Observation of patterns has long been a cornerstone of medicine and scientific discovery. Since Gregor Mendel first recorded pea plant inheritance patterns in the 1800s, the scientific method has not changed. Two hundred years later we continue to follow the same recipe: observe, hypothesize, test. What has changed since Mendel’s time is our access to data. Given millions of electronic health records and the analytical power of artificial intelligence, we are now able to detect patterns far more subtle than the inheritance of pea pod color.

The recent work of Park et al.1 (“Machine learning prediction of incidence of Alzheimer’s disease (AD) using large-scale administrative health data”) provides an exciting example of how machine learning can identify patterns that are nonobvious to human observation. Recognition of these new associations in turn leads to opportunities for earlier disease recognition and research on underappreciated risk factors/treatments2.

Park and Cho used health data from the Korean National Health Insurance Service database to train three different machine learning algorithms that predict the incidence of AD in adults over 65. They tested the predictive power of these algorithms over 1, 2, 3, and 4 subsequent years, comparing their predictions with recorded clinical diagnoses of AD confirmed by both ICD-10 code and dementia medication prescription. Their highest-performing algorithm was able to predict development of AD 1 year out with 71.3% accuracy.

What is remarkable about this work is that a relatively high level of predictive accuracy was achieved using commonly tested/recorded laboratories, medications, and medical history data. The algorithms developed did not rely on all patients undergoing expensive magnetic resonance imaging (MRI) or computed tomography head imaging, invasive cerebrospinal fluid (CSF) testing, or specialized memory and executive function tests such as a Mini Mental-State Examination (MMSE), which is typically only administered in scenarios where a clinician already suspects cognitive impairment.

By examining area under the curve (AUC), we can compare the overall diagnostic performance of Park and Cho’s algorithm with tests that require much more specialized data inputs (such as MMSE scores and cerebrospinal fluid studies). AUC is the probability that a person with the disease of interest will score higher on a given test than someone who is healthy3. Park and Cho’s algorithm had an AUC similar to that of models that predict progression from Mild Cognitive Impairment to Alzheimer’s disease using much more-specific neurologic studies such as MRI findings, MMSE score, and CSF biomarkers4,5. This illustrates that great predictive accuracy can be achieved using a simple national health database, and suggests that analysis of the existing health record could provide clinically useful screening for AD risk prior to any neuro-specific testing.

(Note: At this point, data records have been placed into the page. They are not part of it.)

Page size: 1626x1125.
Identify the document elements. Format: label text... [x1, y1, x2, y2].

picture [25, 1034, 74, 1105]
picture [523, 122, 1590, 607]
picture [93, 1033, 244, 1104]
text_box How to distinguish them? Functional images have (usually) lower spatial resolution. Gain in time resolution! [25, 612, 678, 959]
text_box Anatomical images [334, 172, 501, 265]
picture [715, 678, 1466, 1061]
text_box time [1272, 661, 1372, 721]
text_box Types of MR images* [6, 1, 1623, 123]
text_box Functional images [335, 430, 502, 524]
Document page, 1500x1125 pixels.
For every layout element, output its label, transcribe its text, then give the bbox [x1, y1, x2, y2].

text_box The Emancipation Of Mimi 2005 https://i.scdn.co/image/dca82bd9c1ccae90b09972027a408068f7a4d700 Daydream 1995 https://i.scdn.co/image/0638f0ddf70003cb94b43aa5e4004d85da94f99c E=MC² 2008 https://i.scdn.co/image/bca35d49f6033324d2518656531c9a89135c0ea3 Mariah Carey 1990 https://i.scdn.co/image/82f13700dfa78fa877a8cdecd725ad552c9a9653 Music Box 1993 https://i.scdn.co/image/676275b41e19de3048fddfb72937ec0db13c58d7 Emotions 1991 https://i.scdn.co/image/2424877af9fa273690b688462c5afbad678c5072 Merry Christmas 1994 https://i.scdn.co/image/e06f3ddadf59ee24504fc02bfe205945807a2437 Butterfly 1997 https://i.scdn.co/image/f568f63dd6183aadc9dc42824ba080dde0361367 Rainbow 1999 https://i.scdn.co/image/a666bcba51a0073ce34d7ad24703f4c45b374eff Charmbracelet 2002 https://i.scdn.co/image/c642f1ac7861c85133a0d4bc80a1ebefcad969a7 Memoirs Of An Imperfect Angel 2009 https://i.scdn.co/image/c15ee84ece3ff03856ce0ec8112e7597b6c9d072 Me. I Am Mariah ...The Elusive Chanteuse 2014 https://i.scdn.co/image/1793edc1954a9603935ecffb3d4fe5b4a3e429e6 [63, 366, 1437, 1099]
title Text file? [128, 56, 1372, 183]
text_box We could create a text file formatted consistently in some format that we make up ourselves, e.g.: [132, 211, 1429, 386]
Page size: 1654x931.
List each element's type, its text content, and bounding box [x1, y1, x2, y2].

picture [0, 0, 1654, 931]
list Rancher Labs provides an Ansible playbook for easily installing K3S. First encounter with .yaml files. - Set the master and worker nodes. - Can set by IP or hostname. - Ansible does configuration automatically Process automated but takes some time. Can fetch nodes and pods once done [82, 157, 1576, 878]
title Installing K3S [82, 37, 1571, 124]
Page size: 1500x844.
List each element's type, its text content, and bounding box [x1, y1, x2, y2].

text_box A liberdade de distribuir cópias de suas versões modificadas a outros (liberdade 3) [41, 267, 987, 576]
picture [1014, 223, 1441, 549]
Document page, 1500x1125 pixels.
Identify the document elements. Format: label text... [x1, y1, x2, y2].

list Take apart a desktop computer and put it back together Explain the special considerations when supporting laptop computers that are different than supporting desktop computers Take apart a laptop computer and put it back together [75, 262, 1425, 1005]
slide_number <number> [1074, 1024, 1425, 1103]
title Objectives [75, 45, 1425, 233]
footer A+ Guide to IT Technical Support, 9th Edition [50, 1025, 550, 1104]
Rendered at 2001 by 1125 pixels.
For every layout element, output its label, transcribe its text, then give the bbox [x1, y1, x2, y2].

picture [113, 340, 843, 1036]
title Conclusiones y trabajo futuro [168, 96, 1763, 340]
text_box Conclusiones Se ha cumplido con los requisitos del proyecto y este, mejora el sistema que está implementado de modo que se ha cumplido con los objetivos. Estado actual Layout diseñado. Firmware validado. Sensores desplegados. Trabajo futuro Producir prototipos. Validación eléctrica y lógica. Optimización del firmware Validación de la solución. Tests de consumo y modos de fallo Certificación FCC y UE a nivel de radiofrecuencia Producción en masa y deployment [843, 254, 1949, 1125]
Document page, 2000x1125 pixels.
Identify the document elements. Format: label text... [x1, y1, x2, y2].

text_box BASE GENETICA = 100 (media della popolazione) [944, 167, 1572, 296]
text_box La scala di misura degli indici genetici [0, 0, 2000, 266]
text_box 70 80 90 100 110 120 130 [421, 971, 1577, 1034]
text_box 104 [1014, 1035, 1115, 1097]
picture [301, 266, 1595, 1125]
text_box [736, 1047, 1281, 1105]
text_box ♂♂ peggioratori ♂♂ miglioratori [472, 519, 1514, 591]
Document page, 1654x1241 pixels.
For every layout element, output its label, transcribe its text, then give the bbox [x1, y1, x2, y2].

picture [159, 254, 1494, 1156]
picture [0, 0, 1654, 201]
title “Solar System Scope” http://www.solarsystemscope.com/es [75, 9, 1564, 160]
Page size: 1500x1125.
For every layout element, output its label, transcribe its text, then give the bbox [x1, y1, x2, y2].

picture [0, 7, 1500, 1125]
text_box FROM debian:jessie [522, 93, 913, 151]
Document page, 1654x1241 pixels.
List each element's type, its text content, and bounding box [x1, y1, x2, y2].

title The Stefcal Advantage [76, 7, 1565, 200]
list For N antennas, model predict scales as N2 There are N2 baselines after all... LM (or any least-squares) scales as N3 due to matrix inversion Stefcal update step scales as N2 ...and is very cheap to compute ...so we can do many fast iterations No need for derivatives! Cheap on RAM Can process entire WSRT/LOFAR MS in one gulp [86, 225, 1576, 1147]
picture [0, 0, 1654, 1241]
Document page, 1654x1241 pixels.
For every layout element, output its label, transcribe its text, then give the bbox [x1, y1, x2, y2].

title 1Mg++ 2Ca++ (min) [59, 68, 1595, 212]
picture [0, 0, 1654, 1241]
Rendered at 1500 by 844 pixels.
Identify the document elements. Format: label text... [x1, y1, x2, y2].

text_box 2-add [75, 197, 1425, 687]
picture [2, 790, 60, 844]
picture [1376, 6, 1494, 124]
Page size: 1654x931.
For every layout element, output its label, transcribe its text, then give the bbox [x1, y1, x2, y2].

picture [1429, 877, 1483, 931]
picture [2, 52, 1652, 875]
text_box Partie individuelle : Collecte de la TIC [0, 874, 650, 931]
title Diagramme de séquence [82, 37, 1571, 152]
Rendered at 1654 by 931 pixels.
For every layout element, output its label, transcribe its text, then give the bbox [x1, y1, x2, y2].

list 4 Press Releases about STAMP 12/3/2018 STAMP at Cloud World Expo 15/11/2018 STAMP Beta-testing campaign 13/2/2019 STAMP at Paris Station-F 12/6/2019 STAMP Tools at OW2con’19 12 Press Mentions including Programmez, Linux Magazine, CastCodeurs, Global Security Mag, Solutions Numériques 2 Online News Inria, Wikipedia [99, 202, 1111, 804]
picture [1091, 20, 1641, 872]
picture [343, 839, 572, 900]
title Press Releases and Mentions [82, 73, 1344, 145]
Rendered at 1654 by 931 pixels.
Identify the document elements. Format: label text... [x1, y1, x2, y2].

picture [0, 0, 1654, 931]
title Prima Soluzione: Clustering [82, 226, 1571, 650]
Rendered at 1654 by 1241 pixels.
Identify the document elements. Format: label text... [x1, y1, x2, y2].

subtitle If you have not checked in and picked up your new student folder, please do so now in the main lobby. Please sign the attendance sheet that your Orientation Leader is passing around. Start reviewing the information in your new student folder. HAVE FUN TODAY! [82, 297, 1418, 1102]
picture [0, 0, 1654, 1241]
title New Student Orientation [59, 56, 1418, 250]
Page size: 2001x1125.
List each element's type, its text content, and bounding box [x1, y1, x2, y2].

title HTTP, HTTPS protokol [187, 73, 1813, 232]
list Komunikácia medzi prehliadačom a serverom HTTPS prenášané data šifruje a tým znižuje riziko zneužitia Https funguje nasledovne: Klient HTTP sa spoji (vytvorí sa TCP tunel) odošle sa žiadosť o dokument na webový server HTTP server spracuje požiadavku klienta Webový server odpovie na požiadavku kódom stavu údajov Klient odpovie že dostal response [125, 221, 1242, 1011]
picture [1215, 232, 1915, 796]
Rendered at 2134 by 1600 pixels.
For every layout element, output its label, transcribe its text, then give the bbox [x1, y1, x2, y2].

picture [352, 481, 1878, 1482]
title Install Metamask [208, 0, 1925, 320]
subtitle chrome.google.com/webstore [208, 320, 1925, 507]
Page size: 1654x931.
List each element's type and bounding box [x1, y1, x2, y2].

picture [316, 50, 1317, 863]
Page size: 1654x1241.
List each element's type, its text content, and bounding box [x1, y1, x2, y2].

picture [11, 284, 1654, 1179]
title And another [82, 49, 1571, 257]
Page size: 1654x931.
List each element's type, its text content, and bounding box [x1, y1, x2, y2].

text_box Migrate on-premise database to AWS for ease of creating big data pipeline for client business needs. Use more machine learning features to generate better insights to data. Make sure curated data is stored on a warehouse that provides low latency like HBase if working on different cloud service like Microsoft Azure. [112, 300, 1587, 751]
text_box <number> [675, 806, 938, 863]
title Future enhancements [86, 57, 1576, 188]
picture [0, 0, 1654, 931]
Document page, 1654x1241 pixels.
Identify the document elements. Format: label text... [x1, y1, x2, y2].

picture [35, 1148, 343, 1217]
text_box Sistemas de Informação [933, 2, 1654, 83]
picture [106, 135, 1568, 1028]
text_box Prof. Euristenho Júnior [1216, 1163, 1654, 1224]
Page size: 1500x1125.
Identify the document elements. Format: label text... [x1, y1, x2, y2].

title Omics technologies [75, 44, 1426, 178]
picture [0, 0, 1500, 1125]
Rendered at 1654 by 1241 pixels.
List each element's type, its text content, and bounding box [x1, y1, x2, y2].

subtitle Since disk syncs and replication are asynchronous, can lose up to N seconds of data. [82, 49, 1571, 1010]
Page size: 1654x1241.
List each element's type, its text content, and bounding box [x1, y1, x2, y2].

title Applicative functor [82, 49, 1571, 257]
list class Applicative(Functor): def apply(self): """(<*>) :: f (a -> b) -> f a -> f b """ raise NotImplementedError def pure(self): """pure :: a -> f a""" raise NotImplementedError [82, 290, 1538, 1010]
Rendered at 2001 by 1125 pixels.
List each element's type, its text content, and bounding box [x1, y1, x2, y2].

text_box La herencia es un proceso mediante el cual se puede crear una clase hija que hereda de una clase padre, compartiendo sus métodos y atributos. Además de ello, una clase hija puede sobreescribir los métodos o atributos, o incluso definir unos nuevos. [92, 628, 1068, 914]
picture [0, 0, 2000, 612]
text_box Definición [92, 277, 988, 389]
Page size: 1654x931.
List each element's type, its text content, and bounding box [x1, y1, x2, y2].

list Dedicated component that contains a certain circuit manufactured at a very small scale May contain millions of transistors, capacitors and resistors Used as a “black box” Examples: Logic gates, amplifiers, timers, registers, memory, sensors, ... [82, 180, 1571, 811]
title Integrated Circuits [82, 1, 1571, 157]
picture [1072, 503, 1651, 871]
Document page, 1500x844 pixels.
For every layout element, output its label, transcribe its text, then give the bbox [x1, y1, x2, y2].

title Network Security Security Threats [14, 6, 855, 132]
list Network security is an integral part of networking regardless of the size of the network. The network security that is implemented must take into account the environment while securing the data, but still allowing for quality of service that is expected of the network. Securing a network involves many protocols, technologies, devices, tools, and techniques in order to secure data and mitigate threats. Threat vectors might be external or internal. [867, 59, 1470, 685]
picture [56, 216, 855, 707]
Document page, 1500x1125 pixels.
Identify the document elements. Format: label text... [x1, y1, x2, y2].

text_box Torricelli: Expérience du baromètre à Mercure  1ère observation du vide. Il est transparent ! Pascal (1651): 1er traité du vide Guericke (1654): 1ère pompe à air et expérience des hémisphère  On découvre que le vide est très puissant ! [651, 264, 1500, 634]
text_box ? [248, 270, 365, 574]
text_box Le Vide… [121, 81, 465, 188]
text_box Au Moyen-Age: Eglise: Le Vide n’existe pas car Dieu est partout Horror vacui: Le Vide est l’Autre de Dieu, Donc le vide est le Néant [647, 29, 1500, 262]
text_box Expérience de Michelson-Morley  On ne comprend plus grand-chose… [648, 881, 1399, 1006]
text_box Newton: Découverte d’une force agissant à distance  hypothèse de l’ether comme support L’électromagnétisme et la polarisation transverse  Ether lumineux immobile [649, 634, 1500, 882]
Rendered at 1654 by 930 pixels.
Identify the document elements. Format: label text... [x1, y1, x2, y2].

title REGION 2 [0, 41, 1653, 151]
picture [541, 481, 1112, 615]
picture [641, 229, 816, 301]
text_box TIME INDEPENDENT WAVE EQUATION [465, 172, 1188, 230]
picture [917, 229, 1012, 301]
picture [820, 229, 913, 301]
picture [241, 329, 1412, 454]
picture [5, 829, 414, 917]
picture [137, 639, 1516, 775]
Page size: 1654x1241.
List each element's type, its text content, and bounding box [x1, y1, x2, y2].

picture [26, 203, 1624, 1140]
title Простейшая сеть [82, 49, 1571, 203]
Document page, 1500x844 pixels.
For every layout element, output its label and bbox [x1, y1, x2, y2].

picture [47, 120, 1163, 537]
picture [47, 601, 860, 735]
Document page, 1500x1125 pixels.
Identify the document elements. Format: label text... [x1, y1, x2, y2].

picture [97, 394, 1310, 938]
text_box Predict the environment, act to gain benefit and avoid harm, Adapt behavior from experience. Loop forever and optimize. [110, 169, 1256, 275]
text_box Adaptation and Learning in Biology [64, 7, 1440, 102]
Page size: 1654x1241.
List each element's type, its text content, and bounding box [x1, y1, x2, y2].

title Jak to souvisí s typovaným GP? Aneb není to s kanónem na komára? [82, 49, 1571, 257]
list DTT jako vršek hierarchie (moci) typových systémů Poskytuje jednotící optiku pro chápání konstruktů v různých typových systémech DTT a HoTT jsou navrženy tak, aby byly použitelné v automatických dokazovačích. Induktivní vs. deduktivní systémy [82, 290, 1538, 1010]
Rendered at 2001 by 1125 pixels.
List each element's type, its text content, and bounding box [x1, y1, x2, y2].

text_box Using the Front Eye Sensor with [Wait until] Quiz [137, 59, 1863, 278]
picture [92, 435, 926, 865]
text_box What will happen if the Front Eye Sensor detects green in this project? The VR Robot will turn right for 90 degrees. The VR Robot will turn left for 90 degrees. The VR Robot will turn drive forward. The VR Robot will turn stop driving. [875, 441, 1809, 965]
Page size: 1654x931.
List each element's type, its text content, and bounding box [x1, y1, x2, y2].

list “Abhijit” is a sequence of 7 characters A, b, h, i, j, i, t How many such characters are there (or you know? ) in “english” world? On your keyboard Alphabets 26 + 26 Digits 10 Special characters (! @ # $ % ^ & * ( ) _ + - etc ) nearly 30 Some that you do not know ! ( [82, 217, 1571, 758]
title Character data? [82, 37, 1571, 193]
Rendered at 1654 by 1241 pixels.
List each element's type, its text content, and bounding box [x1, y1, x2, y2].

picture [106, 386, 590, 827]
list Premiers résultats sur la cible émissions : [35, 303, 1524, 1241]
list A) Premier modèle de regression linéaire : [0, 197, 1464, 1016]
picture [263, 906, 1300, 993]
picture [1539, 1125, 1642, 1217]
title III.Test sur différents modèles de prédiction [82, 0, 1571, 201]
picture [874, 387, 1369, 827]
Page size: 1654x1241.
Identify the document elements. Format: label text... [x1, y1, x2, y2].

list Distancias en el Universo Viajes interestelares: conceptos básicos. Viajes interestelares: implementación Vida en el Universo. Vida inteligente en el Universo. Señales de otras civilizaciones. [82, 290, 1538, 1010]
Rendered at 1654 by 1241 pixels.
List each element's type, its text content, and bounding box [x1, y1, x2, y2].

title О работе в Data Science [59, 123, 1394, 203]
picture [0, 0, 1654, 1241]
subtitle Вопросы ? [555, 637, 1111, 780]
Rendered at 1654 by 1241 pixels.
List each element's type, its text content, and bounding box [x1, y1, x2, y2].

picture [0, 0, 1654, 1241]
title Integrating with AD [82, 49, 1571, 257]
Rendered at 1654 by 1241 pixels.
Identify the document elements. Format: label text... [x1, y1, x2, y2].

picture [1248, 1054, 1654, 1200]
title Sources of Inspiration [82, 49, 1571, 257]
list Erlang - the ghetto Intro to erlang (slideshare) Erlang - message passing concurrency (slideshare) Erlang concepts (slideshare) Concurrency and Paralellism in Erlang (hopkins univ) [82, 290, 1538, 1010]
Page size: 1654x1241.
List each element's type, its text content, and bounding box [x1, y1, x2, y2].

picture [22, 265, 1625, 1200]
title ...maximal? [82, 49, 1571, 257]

In addition, Park and Cho’s use of logistic regression, a modeling technique that describes the relative contribution of independent variables to overall risk of disease, allowed them to identify that health variables carried the greatest predictive weight, thus revealing nonobvious risk factors and suggesting possible avenues of future prevention, treatment, and research. This analysis suggested that anemia and proteinuria (the abnormal finding of having protein in the urine) are significant risk factors for development of Alzheimer’s disease, and showed a negative association between AD and tolfenamic acid (a non-steroidal anti-inflammatory) as well as nicametate citrate (a vasodilator). These findings support the importance of ongoing dementia research focused on anemia3 and the disease-modifying effects of tolfenamic acid6, whereas the new recognition of nicametate citrate as a risk-modifying agent creates entirely new opportunities for study.

With this work, Park and Cho have taken a first step towards development of a widely applicable Alzheimer’s risk-stratification tool. But perhaps even more importantly, they have completed the first step of that classic recipe: observe, hypothesize, test. They demonstrate the value of machine learning, not as a black box, but as a tool to focus our pathophysiologic research.